Recently, ChatGPT has received attention for its ability to generate intelligent conversations. The backbone of ChatGPT is the large language model (LLM) pre-trained on Transformer network, which has dominated the community of natural language processing (NLP). This talk is made up of two sections. In the first section, I would review the evolution history of LLMs. The milestone works in the field of NLP over the past ten years would be discussed. These topics include word embedding, language modeling, sequence-to-sequence learning, pre-trained language models (BERT, GPT, etc.), finetuning, and some recent emerging techniques. In the second section of this talk, I would share some preliminary ideas at the intersection of NLP and optimization. Specifically, learning to optimize (L2O) leverages machine learning methods to solve optimization problems, aiming at reducing the manually designed optimization algorithms. Currently, graph neural network (GNN) is the mainstream neural architecture for learning to optimize linear programming (LP) and mixed-integer linear programming (MILP) problems, and the theoretical justification is provided by some researchers. Meanwhile, Transformer network has dominated NLP, computer vision, and massive other research fields, which indicates its universality. Then, a natural question is: is it suitable to model LP and MILP with Transformer networks? In the talk, I would share some attempts in this direction.
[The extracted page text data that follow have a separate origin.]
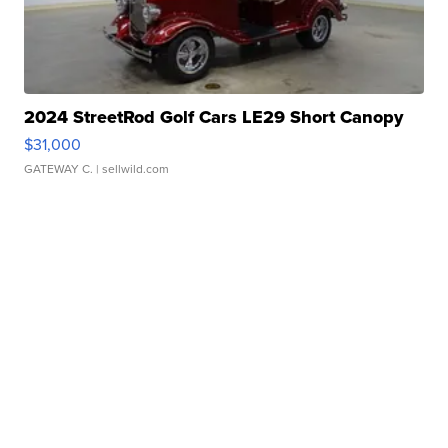
2024 StreetRod Golf Cars LE29 Short Canopy
$31,000
GATEWAY C.
| sellwild.com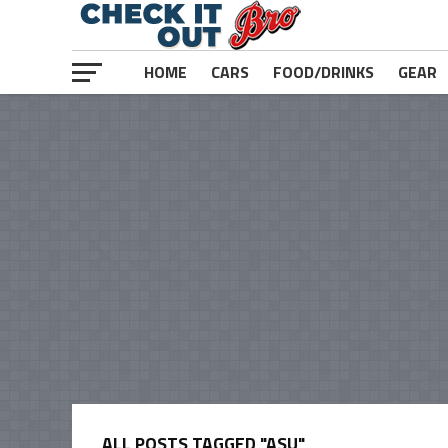
HOME
CARS
FOOD/DRINKS
GEAR
ALL POSTS TAGGED "ASU"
Another topic is about the pretrain-finetune paradigm, which has brought great success to the NLP   field. Motivated by this, I would share some idea of pretraining a universal L2O optimizer.

Curriculum Vitae: Xin Shen received bachelor's degree in software engineering from Fudan University, master's degree in operations research from University of Chinese Academy of Sciences, and Ph.D. degree from department of system engineering and engineering management, the Chinese University of Hong Kong. His research interests include machine learning, natural language processing, and optimization.